The tangy scent of roast marsh bird lingered in the air. Smoke from the fire pit lazily curled along a gentle breeze, undulating like a lacy sprite, a playful sprite. No need to dampen a beautiful day with worry. Grandfather knew nothing of the camp, she was sure of it. The same hands that carried Allona's messages worked even harder to keep the village a secret. The smoke would alert no one. For at present many fires burned in the region. Land was being cleared and readied for new homes. For the moment she would call this little camp home too. Taiara inhaled a deep satisfied breath.

"I so hope your healers and magicians have greater success than the doctors." Taiara wistfully stared into the distance. So many had perished from the illness. She had suffered from it herself when young, but had recovered easily. For those of pure Iroam blood, the recovery was rare. Many recent burials attested to the fact.

"Ah, child, our prophets have told us that we will heal our people. We will go on just as day follows night. Even now, the darkness seeks its light, its beloved. Just as night seeks the day. Ask me some time soon to tell you about the prophecy of dark and light." Sometimes her aunt made little sense. Sometimes her eyes would glaze over and she would mutter strange warnings and predictions. Taiara shivered. Magic and prophecies were forbidden in the households, villages and towns of the Outsiders. Practitioners could be killed for daring to draw upon magic. Allona could easily be considered one. Why did they do it she wondered? Why was magic even part of their culture? They lived off the land, close to nature and the natural, so why believe in the supernatural? Her mother hadn't and she was Iroam. She was certain her aunt had a vivid imagination, fuelled by a culture of superstition. Something she hoped, that in time would change.

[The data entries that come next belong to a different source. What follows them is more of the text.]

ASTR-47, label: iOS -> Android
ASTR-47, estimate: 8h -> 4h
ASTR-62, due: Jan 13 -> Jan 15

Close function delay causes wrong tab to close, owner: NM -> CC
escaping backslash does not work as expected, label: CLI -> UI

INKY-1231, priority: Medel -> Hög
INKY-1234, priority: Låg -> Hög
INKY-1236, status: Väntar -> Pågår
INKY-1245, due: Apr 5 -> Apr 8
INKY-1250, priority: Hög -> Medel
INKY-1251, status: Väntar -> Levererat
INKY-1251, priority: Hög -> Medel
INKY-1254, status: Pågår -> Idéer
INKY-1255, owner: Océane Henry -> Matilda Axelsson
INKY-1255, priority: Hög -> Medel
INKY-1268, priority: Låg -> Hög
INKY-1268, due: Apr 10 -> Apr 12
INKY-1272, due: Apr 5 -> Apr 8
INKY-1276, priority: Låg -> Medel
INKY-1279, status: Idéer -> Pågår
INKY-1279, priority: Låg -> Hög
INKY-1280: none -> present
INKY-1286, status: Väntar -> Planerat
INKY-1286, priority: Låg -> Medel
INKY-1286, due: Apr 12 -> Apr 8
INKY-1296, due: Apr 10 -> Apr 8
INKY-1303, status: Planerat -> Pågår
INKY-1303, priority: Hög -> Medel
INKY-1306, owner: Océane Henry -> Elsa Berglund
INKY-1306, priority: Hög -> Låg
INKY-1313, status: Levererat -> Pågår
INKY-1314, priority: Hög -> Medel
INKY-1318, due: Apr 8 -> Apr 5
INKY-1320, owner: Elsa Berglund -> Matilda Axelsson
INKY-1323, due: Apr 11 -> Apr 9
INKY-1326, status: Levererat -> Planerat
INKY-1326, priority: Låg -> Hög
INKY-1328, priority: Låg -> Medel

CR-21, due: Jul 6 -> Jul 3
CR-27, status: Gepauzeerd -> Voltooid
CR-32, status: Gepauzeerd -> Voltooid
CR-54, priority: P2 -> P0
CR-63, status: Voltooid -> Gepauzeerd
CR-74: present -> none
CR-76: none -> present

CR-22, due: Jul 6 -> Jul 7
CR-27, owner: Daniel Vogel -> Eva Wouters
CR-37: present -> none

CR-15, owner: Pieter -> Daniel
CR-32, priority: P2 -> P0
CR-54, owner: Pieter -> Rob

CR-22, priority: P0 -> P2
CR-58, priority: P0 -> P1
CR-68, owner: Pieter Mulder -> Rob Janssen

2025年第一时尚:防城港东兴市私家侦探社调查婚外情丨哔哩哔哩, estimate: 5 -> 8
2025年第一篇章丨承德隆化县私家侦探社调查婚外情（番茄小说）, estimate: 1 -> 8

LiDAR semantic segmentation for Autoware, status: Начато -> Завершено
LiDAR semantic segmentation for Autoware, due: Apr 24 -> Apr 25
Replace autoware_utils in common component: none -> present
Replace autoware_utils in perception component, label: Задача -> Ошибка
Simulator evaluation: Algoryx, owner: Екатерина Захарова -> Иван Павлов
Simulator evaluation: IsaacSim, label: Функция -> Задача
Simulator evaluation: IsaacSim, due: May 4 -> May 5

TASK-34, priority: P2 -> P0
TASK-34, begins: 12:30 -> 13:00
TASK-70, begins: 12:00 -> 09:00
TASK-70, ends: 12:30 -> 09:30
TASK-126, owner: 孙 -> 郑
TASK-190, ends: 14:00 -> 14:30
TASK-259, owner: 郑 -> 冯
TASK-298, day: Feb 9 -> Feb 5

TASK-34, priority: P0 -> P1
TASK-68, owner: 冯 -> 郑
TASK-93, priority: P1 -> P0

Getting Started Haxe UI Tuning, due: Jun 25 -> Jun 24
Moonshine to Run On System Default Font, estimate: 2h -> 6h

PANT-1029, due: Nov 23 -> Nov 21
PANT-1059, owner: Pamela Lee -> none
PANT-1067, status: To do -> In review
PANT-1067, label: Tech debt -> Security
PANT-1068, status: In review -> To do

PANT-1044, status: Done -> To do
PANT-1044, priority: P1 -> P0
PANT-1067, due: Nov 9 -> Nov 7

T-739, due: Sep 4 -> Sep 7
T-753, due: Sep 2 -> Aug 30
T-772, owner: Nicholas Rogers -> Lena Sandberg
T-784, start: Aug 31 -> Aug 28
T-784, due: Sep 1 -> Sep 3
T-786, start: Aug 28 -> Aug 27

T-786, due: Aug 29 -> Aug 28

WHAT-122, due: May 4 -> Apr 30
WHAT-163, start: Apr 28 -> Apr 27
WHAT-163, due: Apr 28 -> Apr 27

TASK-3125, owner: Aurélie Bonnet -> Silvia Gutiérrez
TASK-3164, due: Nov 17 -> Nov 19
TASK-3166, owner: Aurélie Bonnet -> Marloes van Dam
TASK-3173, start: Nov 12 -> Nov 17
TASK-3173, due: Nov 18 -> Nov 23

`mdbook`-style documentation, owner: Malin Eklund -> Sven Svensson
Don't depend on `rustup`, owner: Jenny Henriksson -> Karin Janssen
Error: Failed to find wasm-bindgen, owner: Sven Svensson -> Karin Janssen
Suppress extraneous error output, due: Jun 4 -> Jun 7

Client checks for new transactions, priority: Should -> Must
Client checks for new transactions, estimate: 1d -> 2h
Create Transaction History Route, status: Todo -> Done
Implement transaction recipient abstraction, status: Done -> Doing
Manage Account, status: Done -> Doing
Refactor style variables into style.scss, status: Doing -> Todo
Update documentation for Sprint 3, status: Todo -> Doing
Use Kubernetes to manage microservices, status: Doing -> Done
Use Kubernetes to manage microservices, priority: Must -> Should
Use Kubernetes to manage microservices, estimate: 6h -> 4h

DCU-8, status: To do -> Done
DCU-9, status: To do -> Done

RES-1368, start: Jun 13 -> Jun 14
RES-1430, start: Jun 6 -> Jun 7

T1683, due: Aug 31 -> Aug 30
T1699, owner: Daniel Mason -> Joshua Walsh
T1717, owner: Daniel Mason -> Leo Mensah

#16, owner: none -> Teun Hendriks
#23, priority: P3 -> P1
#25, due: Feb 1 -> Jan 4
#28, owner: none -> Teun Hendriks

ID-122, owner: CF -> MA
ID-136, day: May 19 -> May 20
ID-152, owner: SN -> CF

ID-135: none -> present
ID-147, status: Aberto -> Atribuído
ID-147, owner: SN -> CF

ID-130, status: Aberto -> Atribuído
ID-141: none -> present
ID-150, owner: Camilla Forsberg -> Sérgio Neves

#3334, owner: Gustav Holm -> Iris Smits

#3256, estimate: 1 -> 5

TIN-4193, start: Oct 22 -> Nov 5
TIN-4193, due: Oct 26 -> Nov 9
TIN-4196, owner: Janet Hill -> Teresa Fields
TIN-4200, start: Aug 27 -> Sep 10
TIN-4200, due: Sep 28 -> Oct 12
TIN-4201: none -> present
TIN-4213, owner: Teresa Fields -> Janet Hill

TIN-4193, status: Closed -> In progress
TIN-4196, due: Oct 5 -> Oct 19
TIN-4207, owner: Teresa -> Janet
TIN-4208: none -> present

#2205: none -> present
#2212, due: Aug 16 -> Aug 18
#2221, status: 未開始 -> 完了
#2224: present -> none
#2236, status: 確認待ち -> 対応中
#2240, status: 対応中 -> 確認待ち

"Aunt?" The woman shook for a moment. Then her eyes cleared.

"What did I say?" For the first time since she had met her aunt, she heard fear on her voice.

"You spoke of a prophecy of dark and light." Taiara didn't believe in prophecies either.

"Yes...the prophecy." Fear gleamed in the elder woman's eyes as well.

"Tell me about it," Taiara prompted. She so adored the ancient myths and stories of her people. Adored them, but didn't believe a single word. They were akin to the fairy tales her mother had read her when she was young. Object lessons for little children, nothing more.